[Urbanisme] Préemption : lettre de motivation indispensable

Les décisions de préemption non formalisées et trop lacunaires demeurent une cause dominante des annulations jurisprudentielles. Si le fond reste prédominant, les règles de forme ne doivent pas être appréhendées avec légèreté, y compris dans le cadre de la réforme annoncée

Le Code de l’urbanisme impose, en son article L. 210-1, une motivation au fond et en la forme des décisions ou délibérations mettant en œuvre le droit de préemption urbain. Considérant la nécessaire formalisation de la décision de préemption, cette exigence résulte des dispositions du deuxième alinéa de cet article : “Toute décision de préemption doit mentionner l’objet pour lequel ce droit est exercé. Toutefois, lorsque le droit de préemption est exercé à des fins de réserves foncières dans le cadre d’une zone d’aménagement différé, la décision peut se référer aux motivations générales mentionnées dans l’acte créant la zone.”

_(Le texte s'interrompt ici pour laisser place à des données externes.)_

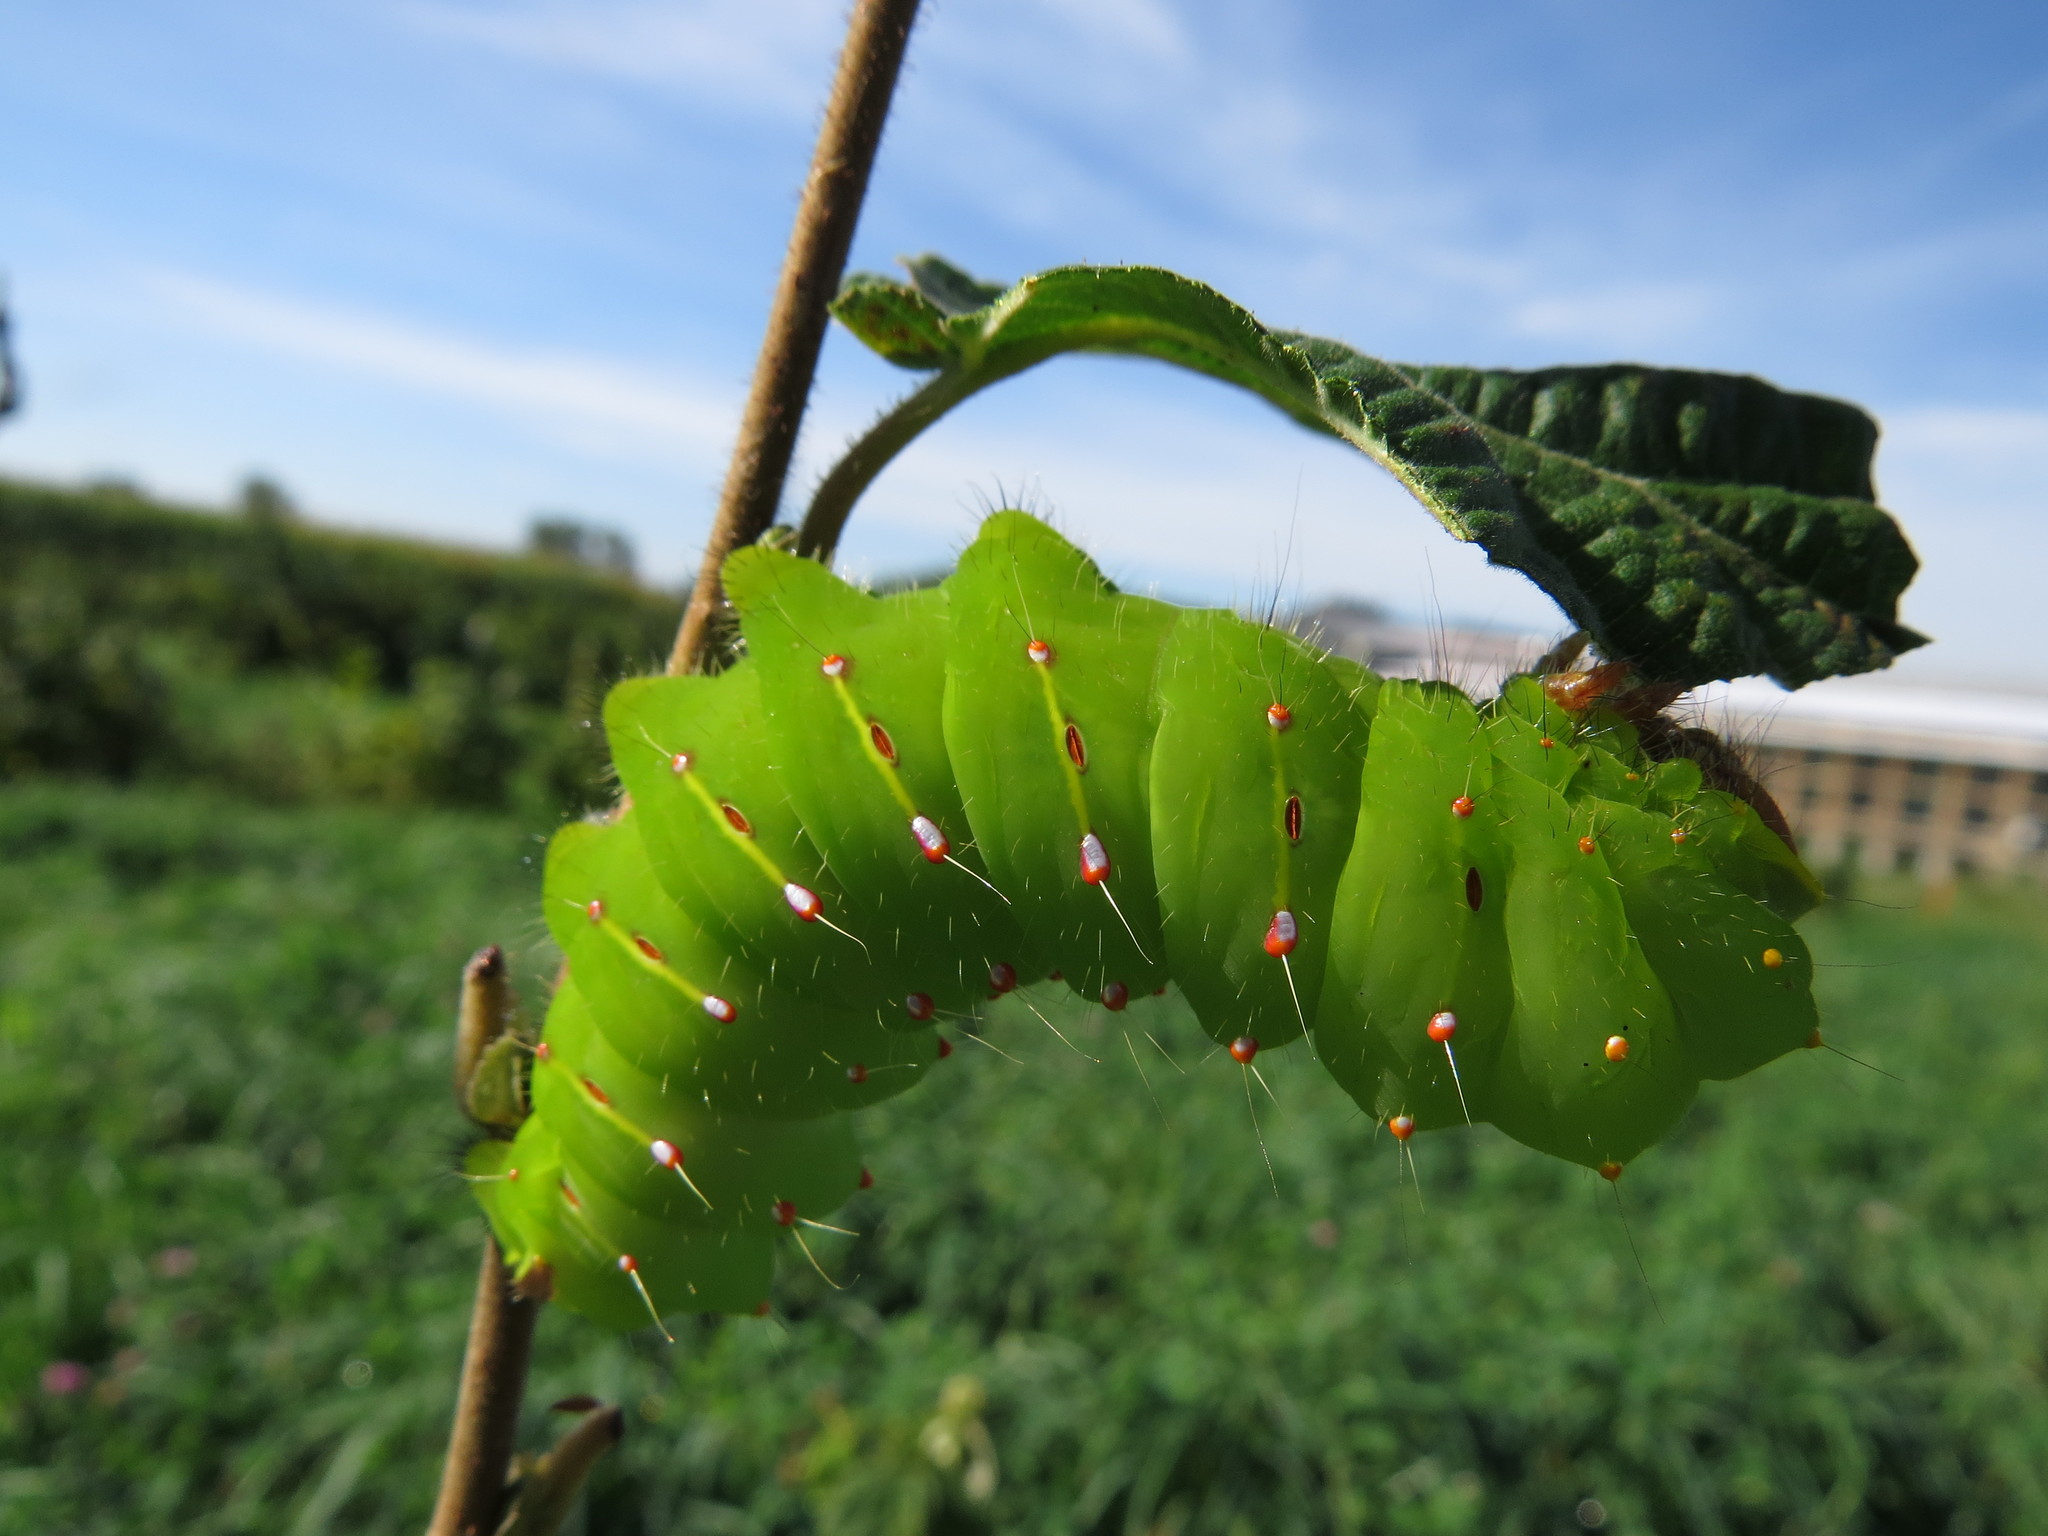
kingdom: Animalia
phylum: Arthropoda
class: Insecta
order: Lepidoptera
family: Saturniidae
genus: Antheraea
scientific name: Antheraea polyphemus
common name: Polyphemus moth
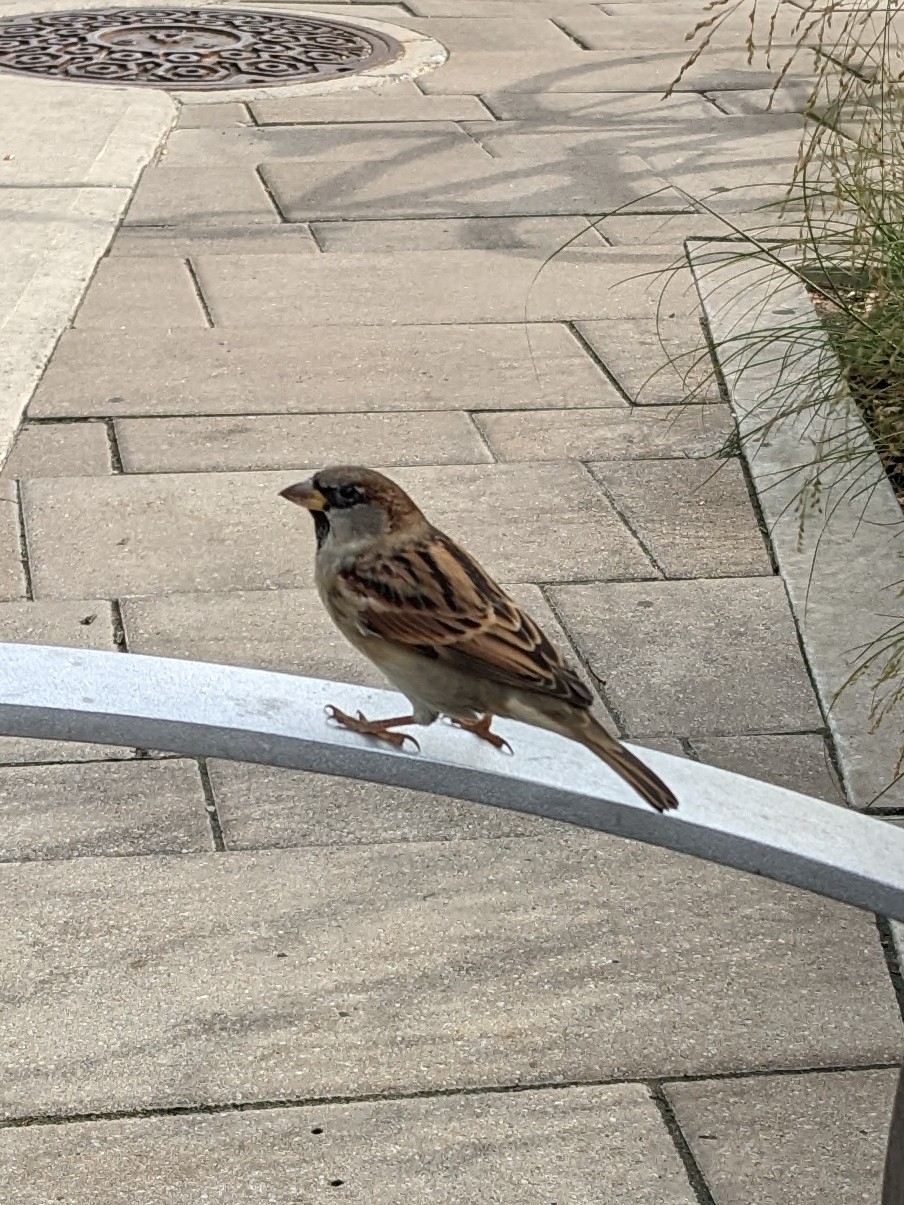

Ces éléments sont primordiaux, le rapport de 2008 du Conseil d’État ayant indiqué que les annulations et suspensions – en première instance – des décisions de préemption, atteignaient le chiffre de 40 %, soit 15 points de plus que le reste des contentieux administratifs, dont environ 90 % seraient liées à des défauts de motivation ou à l’absence de projet.

LA NÉCESSAIRE MENTION EXPLICITE DU PROJET L. 300-1

Au-delà des dispositions de l’article L. 210-1 du Code de l’urbanisme, il est de jurisprudence constante que l’obligation de motivation de la décision de préemption “a le caractère d’une formalité substantielle dont la méconnaissance entache d’illégalité la décision1 .

Cette motivation devant renvoyer à un projet déterminé, il est interdit aux communes d’user d’une motivation générale, laquelle se limiterait à se référer aux opérations visées à l’article L. 300-1 du Code de l’urbanisme. Ont ainsi été annulées les décisions ne se justifiant que par la réalisation d’un équipement collectif2 , par des mesures d’accueil et d’extension d’activités économiques3 , par la mise en œuvre de la politique locale de l’habitat, dès lors qu’elle n’est « assortie d’aucune référence à l’opération en vue de laquelle le droit de préemption était exercé »4

Toute décision de préemption doit mentionner l’objet pour lequel ce droit est exercé

C’est ainsi qu’aux termes d’une des célèbres jurisprudences « Bour », la décision de préemption de la commune de Clairefontaine-en-Yvelines a été annulée, bien que justifiée au fond, au motif que la délibération ne mentionnait « que des objectifs généraux qui ne font pas apparaître de façon précise l’action ou l’opération en vue de laquelle la préemption est exercée ; que, notamment, elle ne mentionne pas le projet de musée envisagé pour l’utilisation des bâtiments ; qu’ainsi, alors même que les projets de la commune étaient, en réalité, précis et suffisamment certains dès la date d’intervention de la décision de préemption, la délibération ne répond pas à l’exigence qui découle de l’article L. 210-1 du Code de l’urbanisme, de description précise de l’objet en vue duquel est exercé le droit de préemption »5 .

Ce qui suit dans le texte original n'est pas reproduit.